# THE PROBLEM
Word for word, restate every line of the listing that follows.

** Opening RECORDED INFORMATION block **

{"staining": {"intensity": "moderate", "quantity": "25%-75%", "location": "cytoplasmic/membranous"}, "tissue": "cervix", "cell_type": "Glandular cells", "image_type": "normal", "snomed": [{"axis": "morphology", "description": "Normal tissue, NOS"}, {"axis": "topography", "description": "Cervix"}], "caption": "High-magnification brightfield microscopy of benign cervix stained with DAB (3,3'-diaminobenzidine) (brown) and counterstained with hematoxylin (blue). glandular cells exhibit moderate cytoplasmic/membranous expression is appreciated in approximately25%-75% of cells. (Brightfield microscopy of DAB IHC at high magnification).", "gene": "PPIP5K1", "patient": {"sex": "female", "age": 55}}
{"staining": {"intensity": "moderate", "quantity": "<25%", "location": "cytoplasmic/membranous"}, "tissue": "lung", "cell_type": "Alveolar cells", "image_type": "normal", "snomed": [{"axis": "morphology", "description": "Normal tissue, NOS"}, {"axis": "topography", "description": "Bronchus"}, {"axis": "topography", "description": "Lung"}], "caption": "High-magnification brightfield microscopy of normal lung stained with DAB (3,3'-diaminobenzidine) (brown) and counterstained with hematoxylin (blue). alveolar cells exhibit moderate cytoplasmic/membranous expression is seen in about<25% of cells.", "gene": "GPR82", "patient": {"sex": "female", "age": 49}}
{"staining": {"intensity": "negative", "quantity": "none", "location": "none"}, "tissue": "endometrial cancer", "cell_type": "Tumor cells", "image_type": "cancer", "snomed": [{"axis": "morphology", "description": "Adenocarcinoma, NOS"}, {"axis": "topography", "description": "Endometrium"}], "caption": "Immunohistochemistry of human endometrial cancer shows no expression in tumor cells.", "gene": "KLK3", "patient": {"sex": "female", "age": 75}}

** Closing RECORDED INFORMATION block **

# WRITTEN ANSWER
{"staining": {"intensity": "moderate", "quantity": "25%-75%", "location": "cytoplasmic/membranous"}, "tissue": "cervix", "cell_type": "Glandular cells", "image_type": "normal", "snomed": [{"axis": "morphology", "description": "Normal tissue, NOS"}, {"axis": "topography", "description": "Cervix"}], "caption": "High-magnification brightfield microscopy of benign cervix stained with DAB (3,3'-diaminobenzidine) (brown) and counterstained with hematoxylin (blue). glandular cells exhibit moderate cytoplasmic/membranous expression is appreciated in approximately25%-75% of cells. (Brightfield microscopy of DAB IHC at high magnification).", "gene": "PPIP5K1", "patient": {"sex": "female", "age": 55}}
{"staining": {"intensity": "moderate", "quantity": "<25%", "location": "cytoplasmic/membranous"}, "tissue": "lung", "cell_type": "Alveolar cells", "image_type": "normal", "snomed": [{"axis": "morphology", "description": "Normal tissue, NOS"}, {"axis": "topography", "description": "Bronchus"}, {"axis": "topography", "description": "Lung"}], "caption": "High-magnification brightfield microscopy of normal lung stained with DAB (3,3'-diaminobenzidine) (brown) and counterstained with hematoxylin (blue). alveolar cells exhibit moderate cytoplasmic/membranous expression is seen in about<25% of cells.", "gene": "GPR82", "patient": {"sex": "female", "age": 49}}
{"staining": {"intensity": "negative", "quantity": "none", "location": "none"}, "tissue": "endometrial cancer", "cell_type": "Tumor cells", "image_type": "cancer", "snomed": [{"axis": "morphology", "description": "Adenocarcinoma, NOS"}, {"axis": "topography", "description": "Endometrium"}], "caption": "Immunohistochemistry of human endometrial cancer shows no expression in tumor cells.", "gene": "KLK3", "patient": {"sex": "female", "age": 75}}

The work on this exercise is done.